Search code examples
stringbashshellsplitdelimited

Various ways of splitting strings not respecting spaces and replacing with newlines in a bash script


DISCLAIMER: Total bash noob so sorry for anything blatantly dumb in this question. I am really starting to like it, however, it reminds me of my first months with C when I was 7 or 8 years old :)

Introduction: This is a portion of a script which will be used to do certain automated recovery/restoration tasks on machines specified by name (i.e. --device mba) should they require a clean install. Not only will it be a massive time saver - despite the time its taking me to write - and serves as a way to learn the language and its feature, capabilities and limitations.

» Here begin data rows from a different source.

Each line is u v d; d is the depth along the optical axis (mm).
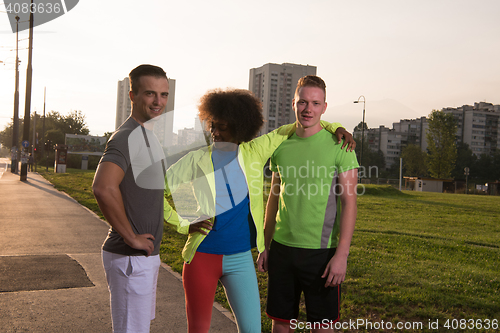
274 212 2730
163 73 2090
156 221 2041
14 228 7902
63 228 8078
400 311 3912
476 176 101938
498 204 20609
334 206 2463
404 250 7270
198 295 2268
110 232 2045
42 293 4098
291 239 2488
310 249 2447
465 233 10148
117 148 1890
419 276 5305
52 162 50938
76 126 84875
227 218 2236
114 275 1993
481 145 120438
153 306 2174
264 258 2740
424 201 20453
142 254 1979
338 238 2488
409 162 87938
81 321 3414
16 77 32969
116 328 2004
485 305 4176
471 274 5531
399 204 17562
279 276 2559
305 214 2451
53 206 11695
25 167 23266
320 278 2457
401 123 124875
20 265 5141
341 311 3912
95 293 4148
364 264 5844
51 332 3180
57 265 5199
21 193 15453
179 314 3643
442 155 67375
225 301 4000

I setup my devices array of key value pairs as follows (side question: is devices=()necessary?. I stopped being lazy and tried myself and no it is not necessary.)

# Devices
devices=()
devices[0]="mba=Lee's Macbook Air"
devices[1]="mms=Lee's Mac Mini Server"
# devices[2]="mml=Lee's Mac Mini (Living Room)"
# devices[3]="mmb=Lee's Mac Mini (Bedroom)"
# devices[4]="mps=Lee's Mac Pro Server"

My first attempt which makes most sense is to just iterate the array and output the device parameter but its only suitable for this method. In other parts of the script I need to split the string to get the short name.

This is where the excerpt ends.